The report said the Royal Household uses 272 self-contained properties, including eight occupied by members of the Royal Family. Staff of the Royal Household occupy 174 of the flats, houses and cottages. Retired staff granted 'grace and favour accommodation' after more than 20 years' service occupy a further 49 properties. Such pensioners are housed on their retirement 'where it might cause financial or other difficulties for them to find their own accommodation'.

The Mirror went for the jugular with a headline screaming: ' pounds 20m Disgrace and Favour', which delighted in explaining how 'You pay for 272 royal homes' and 'Flunkies live in luxury for free'. Under a section headed 'Lucky Lady', the paper described how Lady Maclean, widow of the former Lord Chamberlain, lives in a 10- bedroom property, in the grounds of Hampton Court, which on the open market would command pounds 7,000 a week - 'she likes to spend the winter in London because her castle in Scotland is too draughty'.

The report justified the low rents because if they were based on market values they would be too high and they could not be let out to private individuals for legal and security reasons.

All private bills are paid for by individual members of the Royal Family but the grant- in-aid from the Department of National Heritage covers utilities and telephone bills at the palaces which the Queen uses to fulfil her role as sovereign.

The Royal telephone bill was pounds 766,000 in 1992-93, of which pounds 20,000 was recovered from members of the Royal Family and Household staff. The Telegraph calculated a telephone bill of about pounds 1,500 a head suggesting each member of the household was a heavier user than 'the average business'. The Guardian, next to a photograph of Queen Victoria with storm clouds gathering overhead, stated 'Fury at royal 'housing benefit' '.

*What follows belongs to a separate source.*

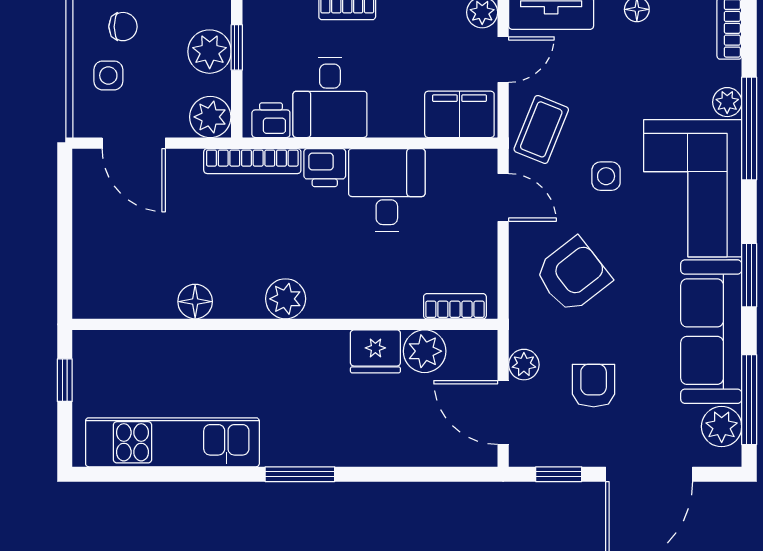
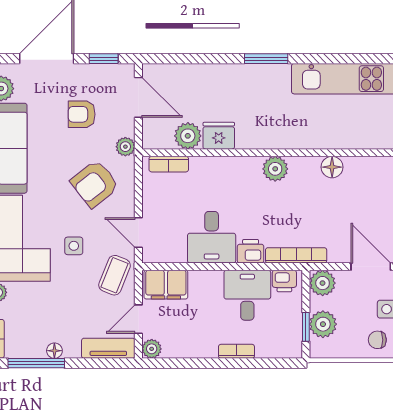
plant: (524, 365) -> (125, 147), moved
armchair: (594, 386) -> (82, 114), turned 90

But the most painful attack on the Royal Household came not from the tabloids but the BBC. Paul Reynolds, the BBC's court reporter, commented on the way Buckingham Palace had squirrelled away pounds 2.6m of the pounds 4.8m proceeds taken from visitors during the first year of opening up state rooms at the palace.

CORRECTION

LATER editions of yesterday's Independent reported that Paul Reynolds, the BBC's court reporter, had said in a radio broadcast that Buckingham Palace had 'squirrelled away' pounds 2.6m of the pounds 4.8m income from opening the palace to the public. Our report was based on a misunderstanding with a Palace spokesman. Mr Reynolds said that the difference between the income and the amount that went towards restoring Windsor Castle 'was not, they say, due to the squirrelling away of the rest but to the start up and running costs of the scheme'.